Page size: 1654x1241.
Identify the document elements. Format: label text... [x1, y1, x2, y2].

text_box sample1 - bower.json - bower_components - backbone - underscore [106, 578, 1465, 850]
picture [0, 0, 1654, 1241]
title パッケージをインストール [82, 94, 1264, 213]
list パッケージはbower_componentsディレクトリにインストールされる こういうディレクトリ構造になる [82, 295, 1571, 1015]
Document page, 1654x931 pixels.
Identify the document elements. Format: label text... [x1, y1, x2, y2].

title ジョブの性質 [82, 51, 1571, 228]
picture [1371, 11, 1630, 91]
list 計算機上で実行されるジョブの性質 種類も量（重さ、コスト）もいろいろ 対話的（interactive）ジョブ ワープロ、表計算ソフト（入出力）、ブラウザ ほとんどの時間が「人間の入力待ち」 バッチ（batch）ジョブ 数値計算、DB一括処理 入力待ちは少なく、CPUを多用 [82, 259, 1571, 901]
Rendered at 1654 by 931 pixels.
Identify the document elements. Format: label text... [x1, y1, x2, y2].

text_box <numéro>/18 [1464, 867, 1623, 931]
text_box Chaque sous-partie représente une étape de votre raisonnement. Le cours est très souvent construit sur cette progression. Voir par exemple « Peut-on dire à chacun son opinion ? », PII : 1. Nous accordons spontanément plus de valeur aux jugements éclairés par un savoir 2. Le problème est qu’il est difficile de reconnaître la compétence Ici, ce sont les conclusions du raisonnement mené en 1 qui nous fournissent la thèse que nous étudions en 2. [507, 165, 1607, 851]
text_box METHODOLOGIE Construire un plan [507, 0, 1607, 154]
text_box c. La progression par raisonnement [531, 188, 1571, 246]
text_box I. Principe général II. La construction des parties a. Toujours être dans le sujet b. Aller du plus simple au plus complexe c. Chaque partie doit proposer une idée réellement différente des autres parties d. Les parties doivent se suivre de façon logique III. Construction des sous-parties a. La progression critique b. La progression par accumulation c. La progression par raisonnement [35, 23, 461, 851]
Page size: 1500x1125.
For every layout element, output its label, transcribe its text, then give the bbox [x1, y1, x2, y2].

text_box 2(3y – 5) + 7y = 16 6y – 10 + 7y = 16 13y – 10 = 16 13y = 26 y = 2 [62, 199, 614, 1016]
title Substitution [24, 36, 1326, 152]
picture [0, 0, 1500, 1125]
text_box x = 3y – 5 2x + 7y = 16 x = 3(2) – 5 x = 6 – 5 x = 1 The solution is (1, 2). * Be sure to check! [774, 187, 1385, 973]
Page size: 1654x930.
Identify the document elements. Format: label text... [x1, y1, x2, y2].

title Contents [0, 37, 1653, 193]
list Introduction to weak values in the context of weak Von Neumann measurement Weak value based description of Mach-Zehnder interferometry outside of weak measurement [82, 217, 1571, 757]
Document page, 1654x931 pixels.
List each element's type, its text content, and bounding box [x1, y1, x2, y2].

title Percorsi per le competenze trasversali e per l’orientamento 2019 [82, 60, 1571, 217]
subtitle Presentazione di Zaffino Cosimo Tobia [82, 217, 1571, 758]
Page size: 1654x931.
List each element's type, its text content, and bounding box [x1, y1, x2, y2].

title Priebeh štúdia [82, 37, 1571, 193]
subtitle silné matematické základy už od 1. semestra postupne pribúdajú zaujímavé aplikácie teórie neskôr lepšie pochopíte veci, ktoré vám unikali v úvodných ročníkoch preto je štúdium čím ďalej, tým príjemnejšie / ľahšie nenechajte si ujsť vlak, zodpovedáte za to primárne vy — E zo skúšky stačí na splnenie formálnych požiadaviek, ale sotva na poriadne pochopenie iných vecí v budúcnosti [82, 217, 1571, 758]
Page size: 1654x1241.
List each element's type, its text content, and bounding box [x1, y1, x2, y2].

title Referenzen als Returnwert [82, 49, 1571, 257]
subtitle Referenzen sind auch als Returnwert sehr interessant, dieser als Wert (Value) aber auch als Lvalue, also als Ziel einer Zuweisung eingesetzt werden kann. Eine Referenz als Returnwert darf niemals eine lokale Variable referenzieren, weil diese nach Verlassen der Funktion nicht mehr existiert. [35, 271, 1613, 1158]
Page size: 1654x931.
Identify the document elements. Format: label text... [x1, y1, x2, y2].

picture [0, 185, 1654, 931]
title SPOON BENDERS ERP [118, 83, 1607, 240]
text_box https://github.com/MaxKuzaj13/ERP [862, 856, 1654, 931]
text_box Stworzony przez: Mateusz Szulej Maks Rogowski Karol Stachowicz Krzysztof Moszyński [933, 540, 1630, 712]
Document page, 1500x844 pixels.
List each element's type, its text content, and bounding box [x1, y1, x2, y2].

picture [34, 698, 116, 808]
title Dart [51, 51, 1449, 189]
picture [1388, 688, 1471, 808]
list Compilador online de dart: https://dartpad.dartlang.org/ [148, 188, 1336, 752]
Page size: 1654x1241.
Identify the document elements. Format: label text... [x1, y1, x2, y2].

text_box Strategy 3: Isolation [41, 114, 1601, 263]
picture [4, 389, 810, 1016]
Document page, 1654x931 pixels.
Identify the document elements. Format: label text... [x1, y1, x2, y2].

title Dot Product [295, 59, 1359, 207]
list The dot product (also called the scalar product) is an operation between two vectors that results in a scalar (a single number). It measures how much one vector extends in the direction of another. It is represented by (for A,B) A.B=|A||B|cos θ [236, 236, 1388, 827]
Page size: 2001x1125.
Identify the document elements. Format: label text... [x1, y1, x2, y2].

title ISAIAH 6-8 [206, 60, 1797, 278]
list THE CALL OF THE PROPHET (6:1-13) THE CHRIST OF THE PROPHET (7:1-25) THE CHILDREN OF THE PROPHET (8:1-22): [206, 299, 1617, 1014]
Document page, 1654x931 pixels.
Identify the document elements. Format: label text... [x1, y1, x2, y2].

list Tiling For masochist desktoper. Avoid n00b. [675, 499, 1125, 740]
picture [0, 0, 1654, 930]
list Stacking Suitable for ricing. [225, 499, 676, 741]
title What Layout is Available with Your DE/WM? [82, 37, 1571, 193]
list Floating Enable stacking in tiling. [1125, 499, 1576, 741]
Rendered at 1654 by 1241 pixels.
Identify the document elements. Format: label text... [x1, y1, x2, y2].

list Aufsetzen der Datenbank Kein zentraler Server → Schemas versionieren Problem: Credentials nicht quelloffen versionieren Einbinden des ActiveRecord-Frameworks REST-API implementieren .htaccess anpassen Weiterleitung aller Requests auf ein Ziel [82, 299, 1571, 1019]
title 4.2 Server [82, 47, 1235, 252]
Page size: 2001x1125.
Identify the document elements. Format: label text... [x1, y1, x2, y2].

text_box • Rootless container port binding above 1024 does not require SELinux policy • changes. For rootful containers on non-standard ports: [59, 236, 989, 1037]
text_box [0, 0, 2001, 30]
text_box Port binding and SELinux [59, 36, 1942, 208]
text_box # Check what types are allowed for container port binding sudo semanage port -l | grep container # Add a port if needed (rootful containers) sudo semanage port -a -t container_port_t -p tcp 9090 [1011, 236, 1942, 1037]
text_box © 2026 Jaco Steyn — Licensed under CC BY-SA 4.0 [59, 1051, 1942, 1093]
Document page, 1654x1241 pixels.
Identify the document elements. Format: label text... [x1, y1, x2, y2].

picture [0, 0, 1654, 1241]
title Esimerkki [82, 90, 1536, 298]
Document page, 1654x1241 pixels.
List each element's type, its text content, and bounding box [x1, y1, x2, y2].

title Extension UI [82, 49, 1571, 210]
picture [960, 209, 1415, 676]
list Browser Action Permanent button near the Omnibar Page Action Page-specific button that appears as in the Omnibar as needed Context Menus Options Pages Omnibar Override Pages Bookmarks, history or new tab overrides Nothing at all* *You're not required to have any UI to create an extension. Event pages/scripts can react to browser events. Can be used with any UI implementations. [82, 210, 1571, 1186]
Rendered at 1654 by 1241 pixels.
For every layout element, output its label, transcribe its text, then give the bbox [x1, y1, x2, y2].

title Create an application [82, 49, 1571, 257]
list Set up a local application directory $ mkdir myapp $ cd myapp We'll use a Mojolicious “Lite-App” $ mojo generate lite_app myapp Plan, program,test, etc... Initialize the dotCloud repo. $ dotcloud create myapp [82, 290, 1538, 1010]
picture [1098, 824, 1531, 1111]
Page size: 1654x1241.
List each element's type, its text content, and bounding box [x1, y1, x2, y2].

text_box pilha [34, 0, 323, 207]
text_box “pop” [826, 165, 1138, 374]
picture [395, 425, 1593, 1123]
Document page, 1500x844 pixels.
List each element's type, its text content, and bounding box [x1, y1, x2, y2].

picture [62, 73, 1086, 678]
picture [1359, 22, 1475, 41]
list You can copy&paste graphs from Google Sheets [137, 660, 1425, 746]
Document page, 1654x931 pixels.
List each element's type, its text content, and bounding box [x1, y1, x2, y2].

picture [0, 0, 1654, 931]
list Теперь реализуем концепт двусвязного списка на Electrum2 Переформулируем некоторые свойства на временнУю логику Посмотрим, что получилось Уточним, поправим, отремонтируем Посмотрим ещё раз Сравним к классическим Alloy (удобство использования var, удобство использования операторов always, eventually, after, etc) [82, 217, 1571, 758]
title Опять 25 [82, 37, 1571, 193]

**********

Task directions:
Can you extract the data word for word, starting from its very first line and stopping after the line that contains "list 計算機上で実行されるジョブの性質 種類も量（重さ、コスト）もいろいろ"?

Answer to the exercise:
Page size: 1654x1241.
Identify the document elements. Format: label text... [x1, y1, x2, y2].

text_box sample1 - bower.json - bower_components - backbone - underscore [106, 578, 1465, 850]
picture [0, 0, 1654, 1241]
title パッケージをインストール [82, 94, 1264, 213]
list パッケージはbower_componentsディレクトリにインストールされる こういうディレクトリ構造になる [82, 295, 1571, 1015]
Document page, 1654x931 pixels.
Identify the document elements. Format: label text... [x1, y1, x2, y2].

title ジョブの性質 [82, 51, 1571, 228]
picture [1371, 11, 1630, 91]
list 計算機上で実行されるジョブの性質 種類も量（重さ、コスト）もいろいろ 対話的（interactive）ジョブ ワープロ、表計算ソフト（入出力）、ブラウザ ほとんどの時間が「人間の入力待ち」 バッチ（batch）ジョブ 数値計算、DB一括処理 入力待ちは少なく、CPUを多用 [82, 259, 1571, 901]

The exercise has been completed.